→ Written task
Within the material below, locate the line with "table_cell [319, 930, 1121, 959]" and the line with "Document page, 1241x1754 pixels.", then return those two lines and all lines between them, exactly as written.

→ Excerpted data

* * * * * * *

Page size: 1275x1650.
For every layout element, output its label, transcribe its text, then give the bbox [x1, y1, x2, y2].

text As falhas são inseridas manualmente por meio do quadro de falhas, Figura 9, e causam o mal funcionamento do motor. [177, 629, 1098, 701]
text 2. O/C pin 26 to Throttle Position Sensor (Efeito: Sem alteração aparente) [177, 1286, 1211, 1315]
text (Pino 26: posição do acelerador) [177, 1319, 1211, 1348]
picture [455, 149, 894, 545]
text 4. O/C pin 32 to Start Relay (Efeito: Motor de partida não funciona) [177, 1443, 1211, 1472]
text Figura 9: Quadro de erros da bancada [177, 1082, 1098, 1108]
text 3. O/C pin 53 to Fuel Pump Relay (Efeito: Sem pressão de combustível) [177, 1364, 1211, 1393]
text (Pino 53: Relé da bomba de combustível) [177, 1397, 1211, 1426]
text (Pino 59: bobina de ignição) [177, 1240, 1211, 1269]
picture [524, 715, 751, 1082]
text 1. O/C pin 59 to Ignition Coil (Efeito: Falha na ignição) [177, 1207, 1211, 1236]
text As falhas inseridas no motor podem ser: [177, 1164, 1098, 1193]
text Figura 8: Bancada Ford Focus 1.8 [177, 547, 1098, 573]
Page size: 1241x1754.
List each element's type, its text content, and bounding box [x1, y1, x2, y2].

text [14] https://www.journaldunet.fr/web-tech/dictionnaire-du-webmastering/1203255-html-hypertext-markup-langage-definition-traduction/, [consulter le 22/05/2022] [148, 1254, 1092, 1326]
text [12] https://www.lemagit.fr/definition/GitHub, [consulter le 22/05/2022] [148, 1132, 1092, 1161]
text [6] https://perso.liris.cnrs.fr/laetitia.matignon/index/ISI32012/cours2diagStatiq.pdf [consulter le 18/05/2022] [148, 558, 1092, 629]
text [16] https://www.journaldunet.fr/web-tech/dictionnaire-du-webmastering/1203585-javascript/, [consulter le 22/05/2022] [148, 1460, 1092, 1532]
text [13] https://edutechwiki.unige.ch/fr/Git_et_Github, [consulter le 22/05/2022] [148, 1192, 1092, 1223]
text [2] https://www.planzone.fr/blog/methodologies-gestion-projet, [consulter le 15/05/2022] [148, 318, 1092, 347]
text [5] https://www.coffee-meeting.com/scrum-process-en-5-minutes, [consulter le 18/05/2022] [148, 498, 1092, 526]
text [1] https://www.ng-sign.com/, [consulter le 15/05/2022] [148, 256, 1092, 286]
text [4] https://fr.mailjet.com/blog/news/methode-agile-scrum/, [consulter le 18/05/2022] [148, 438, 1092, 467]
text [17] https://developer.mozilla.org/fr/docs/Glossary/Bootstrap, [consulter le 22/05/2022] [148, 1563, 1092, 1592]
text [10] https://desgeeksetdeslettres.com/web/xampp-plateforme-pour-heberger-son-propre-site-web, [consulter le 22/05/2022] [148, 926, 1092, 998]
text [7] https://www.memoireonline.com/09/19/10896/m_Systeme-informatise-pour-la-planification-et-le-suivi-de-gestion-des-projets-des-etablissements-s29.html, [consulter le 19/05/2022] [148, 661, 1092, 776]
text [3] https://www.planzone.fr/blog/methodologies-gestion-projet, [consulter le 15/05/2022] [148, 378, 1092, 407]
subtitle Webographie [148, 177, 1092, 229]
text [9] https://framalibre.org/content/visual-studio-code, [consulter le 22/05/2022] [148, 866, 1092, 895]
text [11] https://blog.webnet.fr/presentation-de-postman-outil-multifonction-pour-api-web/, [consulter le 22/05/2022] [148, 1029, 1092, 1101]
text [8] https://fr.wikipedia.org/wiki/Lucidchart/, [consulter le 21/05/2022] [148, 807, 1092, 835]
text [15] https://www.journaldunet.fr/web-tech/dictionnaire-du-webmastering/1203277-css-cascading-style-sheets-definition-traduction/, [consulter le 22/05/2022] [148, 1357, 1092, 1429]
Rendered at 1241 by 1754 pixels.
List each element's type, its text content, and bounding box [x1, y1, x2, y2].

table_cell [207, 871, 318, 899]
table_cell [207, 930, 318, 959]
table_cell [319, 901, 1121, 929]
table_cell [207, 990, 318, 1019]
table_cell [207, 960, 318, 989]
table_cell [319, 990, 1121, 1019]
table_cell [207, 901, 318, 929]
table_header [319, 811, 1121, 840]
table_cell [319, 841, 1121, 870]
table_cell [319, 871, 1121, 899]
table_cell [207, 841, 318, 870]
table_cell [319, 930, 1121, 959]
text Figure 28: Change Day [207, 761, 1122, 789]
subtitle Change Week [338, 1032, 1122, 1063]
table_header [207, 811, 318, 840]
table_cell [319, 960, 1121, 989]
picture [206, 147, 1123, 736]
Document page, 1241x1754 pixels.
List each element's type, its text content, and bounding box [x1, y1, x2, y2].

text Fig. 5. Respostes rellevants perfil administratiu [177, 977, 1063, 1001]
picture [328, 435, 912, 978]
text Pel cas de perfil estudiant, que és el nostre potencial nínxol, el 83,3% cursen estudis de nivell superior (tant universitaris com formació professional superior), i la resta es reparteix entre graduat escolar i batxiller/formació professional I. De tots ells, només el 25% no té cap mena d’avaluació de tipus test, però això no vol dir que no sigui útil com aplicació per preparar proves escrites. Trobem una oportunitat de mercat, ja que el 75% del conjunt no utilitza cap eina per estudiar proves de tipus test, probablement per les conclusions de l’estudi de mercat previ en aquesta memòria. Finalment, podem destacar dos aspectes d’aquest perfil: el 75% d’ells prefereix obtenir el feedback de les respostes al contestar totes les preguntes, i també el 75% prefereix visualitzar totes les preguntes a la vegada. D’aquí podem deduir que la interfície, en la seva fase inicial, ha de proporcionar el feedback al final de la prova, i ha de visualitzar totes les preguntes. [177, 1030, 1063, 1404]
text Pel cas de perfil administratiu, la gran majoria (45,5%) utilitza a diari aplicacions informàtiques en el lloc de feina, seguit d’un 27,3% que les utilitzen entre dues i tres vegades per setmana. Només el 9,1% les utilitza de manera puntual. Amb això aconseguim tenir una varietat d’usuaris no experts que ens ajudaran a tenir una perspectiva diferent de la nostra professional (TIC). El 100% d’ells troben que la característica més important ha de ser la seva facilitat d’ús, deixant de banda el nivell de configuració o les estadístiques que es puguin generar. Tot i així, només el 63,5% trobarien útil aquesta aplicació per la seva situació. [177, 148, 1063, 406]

* * * * * * *

→ Solution to this problem
table_cell [319, 930, 1121, 959]
text Figure 28: Change Day [207, 761, 1122, 789]
subtitle Change Week [338, 1032, 1122, 1063]
table_header [207, 811, 318, 840]
table_cell [319, 960, 1121, 989]
picture [206, 147, 1123, 736]
Document page, 1241x1754 pixels.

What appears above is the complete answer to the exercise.